* [ASSIGNED TASK 1]
Copy the part of the article about Loise Marangu starting at "Her third chance" and ending at "filed business proposals.", keeping every word as it appears.
* [ASSIGNED TASK 2]
Name every organization or institution that the article about Loise Marangu mentions by name.

* [PAGE TEXT]
Enterprise

Dairy cows and fruits mint cash for former banker

loise

Ms Loise Marangu, 32, feeds her dairy cows. She milks nine of them. PHOTO | COURTESY

Loise Marangu ditched three promising opportunities, which angered her colleagues.

First, she spent two years at Kagumo Teachers Training College in Nyeri County and proceeded to graduate with a diploma, but instead of heading straight to the classroom after getting a Teachers Service Commission registration number, the then 22-year-old opted for a higher diploma course at Kenya Technical Training College (KTTC).

After her stint at KTTC, she joined Equity Bank where she worked for four years.

“I was working for a monthly salary, but that was Equity’s dream not mine. In life, you need to live your dream to its full achievement or you risk working to help others achieve their dreams,” she recalled.

Her third chance came when the government announced a youth competition jointly sponsored with TechnoServe, a non-governmental organisation. She was among 7,000 youth who filed business proposals.

“I put in a fish pond application, which caught the eyes of the judges and I was sponsored to fly to the US for a month during which we visited various farms and attended classes. Upon my return I bought one cow, constructed fish ponds and unsuccessfully reared fish,” she says.

After the failed fish farming venture, Ms Marangu resigned from the bank to venture into dairy farming on her in-laws’ farm.

* [LISTED RECORDS]
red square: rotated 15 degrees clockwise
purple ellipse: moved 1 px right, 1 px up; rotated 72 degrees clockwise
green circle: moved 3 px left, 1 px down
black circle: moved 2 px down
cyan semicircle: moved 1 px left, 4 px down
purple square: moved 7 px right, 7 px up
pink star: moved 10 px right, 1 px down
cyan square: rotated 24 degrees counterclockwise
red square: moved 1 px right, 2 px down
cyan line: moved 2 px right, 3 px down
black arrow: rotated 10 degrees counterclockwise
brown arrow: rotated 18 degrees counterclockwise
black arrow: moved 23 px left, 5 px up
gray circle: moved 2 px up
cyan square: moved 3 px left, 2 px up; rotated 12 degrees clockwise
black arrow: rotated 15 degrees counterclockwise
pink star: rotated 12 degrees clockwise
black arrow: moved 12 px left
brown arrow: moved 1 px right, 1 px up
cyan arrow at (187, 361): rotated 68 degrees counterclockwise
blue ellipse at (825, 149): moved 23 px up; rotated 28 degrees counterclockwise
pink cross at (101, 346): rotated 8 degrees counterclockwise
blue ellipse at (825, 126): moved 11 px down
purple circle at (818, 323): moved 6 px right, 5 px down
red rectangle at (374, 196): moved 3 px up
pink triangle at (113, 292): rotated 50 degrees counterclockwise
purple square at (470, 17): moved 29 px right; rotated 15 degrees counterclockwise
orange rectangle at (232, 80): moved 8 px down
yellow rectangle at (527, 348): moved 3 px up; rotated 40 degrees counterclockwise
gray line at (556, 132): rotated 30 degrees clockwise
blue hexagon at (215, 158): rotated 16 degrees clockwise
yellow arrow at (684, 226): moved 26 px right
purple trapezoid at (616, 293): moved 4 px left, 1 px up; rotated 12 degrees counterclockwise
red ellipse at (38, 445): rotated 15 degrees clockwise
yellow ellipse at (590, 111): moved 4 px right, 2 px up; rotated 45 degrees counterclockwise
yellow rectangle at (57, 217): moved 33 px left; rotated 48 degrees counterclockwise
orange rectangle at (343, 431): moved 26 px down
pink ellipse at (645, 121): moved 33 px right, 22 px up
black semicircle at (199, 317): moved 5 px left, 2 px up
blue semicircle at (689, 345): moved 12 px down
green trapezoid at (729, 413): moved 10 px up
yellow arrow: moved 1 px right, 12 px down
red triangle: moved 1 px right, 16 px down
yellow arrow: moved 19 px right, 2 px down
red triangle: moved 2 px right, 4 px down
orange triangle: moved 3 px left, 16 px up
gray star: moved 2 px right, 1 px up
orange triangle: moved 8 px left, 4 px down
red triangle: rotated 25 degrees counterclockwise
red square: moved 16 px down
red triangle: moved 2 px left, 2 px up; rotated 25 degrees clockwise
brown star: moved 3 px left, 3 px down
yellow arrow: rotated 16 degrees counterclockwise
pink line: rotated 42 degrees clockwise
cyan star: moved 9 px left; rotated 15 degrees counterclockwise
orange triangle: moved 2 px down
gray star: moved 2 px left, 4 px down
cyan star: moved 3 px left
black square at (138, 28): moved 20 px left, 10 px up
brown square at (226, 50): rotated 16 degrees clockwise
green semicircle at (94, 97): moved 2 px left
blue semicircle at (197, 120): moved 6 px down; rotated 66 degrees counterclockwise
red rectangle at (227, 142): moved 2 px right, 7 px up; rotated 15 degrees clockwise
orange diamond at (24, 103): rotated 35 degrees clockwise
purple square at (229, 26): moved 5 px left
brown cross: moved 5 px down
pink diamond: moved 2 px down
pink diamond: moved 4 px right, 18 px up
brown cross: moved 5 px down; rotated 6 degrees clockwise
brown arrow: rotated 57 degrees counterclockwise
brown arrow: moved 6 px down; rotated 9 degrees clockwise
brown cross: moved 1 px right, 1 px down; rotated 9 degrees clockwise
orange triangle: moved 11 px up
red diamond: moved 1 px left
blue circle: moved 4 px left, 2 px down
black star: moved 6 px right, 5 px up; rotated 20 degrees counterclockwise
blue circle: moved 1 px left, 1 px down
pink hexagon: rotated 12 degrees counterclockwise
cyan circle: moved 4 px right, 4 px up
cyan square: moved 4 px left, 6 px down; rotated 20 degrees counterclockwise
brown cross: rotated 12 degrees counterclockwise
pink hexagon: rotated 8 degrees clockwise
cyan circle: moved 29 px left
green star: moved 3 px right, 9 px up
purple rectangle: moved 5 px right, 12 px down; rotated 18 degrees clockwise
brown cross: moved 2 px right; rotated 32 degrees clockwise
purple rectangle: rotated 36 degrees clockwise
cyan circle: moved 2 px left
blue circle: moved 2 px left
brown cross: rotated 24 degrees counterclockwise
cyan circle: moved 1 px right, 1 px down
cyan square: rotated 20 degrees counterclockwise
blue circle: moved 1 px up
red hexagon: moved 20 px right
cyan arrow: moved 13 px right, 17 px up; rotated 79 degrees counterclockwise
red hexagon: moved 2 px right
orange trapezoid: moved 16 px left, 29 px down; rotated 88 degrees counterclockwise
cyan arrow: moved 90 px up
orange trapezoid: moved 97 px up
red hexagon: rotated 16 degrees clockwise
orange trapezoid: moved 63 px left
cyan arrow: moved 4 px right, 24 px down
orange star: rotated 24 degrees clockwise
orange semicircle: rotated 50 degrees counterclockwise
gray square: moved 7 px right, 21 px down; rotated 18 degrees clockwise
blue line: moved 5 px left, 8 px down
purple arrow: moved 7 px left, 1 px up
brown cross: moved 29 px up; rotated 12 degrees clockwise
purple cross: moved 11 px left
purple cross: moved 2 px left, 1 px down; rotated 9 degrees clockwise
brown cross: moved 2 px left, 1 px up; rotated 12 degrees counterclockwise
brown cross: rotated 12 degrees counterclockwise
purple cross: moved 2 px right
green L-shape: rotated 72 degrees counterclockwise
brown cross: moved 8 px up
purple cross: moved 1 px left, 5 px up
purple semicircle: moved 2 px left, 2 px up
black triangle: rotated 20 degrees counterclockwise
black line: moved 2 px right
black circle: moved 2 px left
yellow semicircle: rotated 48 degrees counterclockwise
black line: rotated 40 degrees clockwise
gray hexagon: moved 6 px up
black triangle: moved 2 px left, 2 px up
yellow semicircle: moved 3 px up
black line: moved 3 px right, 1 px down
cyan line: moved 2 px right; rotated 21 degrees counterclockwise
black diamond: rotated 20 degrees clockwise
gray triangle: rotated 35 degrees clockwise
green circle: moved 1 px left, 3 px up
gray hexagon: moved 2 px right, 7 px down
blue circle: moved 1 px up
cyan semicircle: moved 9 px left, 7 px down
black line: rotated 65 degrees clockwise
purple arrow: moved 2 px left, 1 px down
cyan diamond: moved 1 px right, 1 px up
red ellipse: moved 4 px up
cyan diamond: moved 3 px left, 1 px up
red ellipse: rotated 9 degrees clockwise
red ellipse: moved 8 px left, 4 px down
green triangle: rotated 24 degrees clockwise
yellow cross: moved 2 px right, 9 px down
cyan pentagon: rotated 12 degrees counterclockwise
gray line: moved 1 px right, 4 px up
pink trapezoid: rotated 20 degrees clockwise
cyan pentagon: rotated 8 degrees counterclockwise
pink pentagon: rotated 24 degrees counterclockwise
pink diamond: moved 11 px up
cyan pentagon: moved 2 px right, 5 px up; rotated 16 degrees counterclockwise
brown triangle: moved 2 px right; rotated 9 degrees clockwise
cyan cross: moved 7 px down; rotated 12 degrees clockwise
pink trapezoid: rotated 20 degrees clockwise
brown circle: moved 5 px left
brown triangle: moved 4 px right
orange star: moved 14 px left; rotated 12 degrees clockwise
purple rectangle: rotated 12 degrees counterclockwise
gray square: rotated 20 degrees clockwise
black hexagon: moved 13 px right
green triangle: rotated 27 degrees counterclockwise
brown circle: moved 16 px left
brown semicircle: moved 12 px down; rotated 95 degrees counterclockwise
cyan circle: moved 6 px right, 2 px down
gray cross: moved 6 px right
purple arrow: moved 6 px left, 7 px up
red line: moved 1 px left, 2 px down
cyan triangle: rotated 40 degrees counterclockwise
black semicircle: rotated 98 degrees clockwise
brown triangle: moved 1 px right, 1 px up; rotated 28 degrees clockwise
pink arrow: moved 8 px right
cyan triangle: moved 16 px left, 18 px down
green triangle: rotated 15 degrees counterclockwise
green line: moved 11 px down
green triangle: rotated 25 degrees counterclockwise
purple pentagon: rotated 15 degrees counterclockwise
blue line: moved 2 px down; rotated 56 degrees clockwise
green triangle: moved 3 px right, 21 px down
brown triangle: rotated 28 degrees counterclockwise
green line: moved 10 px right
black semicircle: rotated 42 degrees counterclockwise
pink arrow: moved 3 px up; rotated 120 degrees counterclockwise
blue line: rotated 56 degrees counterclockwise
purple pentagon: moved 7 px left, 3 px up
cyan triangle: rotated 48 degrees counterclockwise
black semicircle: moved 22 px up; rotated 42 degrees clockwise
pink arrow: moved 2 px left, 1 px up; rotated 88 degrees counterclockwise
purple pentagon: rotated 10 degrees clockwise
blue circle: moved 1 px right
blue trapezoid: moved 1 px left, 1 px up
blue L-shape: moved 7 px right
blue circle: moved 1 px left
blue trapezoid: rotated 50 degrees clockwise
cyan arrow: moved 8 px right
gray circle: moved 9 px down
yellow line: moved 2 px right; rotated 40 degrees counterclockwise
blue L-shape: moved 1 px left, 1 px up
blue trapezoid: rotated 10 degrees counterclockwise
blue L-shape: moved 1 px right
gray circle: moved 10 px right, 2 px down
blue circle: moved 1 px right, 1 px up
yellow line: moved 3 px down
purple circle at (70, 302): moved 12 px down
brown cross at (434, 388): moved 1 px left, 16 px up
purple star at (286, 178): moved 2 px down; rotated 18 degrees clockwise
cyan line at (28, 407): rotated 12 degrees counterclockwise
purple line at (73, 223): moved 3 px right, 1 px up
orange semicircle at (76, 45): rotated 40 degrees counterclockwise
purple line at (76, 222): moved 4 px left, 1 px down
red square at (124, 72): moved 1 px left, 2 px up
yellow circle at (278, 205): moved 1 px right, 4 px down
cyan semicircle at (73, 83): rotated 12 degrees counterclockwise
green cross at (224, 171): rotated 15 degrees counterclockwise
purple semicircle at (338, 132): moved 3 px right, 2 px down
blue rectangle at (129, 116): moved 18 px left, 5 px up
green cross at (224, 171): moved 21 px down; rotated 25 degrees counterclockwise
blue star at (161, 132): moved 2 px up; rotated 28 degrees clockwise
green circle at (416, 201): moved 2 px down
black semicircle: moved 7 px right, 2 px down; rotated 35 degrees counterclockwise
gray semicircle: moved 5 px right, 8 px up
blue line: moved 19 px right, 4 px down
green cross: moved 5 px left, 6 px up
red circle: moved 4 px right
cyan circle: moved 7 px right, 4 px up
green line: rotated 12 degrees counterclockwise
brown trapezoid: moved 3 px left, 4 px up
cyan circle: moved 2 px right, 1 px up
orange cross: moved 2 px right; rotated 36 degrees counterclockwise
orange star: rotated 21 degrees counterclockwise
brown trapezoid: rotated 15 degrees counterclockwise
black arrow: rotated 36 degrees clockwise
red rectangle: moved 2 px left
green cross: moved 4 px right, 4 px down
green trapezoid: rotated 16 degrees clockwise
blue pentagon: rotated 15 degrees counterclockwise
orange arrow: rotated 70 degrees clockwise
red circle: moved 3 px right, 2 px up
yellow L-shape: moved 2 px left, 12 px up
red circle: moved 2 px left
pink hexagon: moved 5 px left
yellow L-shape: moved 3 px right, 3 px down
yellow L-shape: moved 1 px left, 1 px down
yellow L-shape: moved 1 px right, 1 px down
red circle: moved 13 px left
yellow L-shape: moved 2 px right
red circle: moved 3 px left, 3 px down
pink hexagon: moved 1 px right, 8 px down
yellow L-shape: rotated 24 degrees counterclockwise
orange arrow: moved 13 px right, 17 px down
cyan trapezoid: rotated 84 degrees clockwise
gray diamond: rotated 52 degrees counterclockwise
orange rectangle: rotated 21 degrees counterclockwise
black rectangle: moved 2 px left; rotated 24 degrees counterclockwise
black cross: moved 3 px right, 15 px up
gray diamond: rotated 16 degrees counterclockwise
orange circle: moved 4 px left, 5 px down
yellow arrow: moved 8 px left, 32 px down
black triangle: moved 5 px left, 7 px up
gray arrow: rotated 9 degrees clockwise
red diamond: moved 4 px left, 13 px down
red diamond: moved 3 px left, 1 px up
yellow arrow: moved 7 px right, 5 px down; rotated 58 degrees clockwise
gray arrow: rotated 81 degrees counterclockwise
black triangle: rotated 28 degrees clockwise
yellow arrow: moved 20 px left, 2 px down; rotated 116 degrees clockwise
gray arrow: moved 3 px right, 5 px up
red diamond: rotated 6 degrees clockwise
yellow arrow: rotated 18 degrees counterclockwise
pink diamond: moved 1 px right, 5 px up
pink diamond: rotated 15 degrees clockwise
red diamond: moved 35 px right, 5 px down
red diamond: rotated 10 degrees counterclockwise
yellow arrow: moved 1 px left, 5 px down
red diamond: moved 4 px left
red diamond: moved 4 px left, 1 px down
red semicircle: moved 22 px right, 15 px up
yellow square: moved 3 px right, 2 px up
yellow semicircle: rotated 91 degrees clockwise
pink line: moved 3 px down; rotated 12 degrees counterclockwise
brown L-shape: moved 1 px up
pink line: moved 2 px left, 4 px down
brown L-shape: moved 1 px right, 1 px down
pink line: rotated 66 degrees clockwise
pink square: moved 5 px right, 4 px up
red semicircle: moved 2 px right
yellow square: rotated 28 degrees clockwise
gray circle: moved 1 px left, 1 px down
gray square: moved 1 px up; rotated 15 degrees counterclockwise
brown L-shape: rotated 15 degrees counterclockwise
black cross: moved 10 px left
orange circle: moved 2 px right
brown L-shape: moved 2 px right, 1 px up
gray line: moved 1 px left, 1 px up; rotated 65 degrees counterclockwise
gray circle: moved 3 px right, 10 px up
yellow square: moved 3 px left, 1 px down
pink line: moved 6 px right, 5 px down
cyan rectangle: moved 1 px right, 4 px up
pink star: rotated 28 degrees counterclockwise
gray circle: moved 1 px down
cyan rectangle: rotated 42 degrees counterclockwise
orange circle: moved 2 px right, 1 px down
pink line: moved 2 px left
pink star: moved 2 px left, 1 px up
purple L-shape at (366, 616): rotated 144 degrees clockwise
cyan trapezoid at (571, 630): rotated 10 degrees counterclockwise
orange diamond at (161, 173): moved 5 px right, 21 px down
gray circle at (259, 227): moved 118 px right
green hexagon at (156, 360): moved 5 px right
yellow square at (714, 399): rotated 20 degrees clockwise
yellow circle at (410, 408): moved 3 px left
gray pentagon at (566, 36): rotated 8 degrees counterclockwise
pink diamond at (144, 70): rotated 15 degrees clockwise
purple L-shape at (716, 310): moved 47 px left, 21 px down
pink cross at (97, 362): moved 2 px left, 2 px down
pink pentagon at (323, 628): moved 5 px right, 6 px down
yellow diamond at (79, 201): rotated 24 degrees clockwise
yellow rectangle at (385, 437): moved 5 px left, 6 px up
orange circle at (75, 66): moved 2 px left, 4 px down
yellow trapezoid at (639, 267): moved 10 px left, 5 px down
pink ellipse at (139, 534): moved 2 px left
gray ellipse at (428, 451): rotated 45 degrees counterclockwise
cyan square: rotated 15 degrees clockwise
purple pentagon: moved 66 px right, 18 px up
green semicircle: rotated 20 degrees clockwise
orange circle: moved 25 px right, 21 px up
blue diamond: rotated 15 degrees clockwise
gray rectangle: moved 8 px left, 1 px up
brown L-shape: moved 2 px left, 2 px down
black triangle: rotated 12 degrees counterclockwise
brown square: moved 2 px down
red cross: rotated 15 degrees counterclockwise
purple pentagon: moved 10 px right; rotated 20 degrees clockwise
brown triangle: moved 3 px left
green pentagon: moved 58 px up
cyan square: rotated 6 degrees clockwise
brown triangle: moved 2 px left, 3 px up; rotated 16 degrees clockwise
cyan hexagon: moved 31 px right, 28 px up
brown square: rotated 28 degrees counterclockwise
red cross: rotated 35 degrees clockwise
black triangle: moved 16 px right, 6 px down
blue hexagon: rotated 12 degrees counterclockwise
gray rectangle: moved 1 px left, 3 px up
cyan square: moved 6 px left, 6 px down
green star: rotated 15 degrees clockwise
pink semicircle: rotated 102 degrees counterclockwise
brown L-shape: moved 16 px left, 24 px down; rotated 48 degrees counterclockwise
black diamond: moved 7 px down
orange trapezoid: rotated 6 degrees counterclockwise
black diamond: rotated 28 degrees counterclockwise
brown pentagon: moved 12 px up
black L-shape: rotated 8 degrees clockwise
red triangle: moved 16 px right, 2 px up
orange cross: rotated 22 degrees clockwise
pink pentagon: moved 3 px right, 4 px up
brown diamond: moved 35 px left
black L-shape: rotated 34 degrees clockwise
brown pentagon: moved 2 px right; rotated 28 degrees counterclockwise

* [RESULT 1]
Her third chance came when the government announced a youth competition jointly sponsored with TechnoServe, a non-governmental organisation. She was among 7,000 youth who filed business proposals.

* [RESULT 2]
- Kagumo Teachers Training College
- Teachers Service Commission
- Kenya Technical Training College (KTTC)
- Equity Bank
- TechnoServe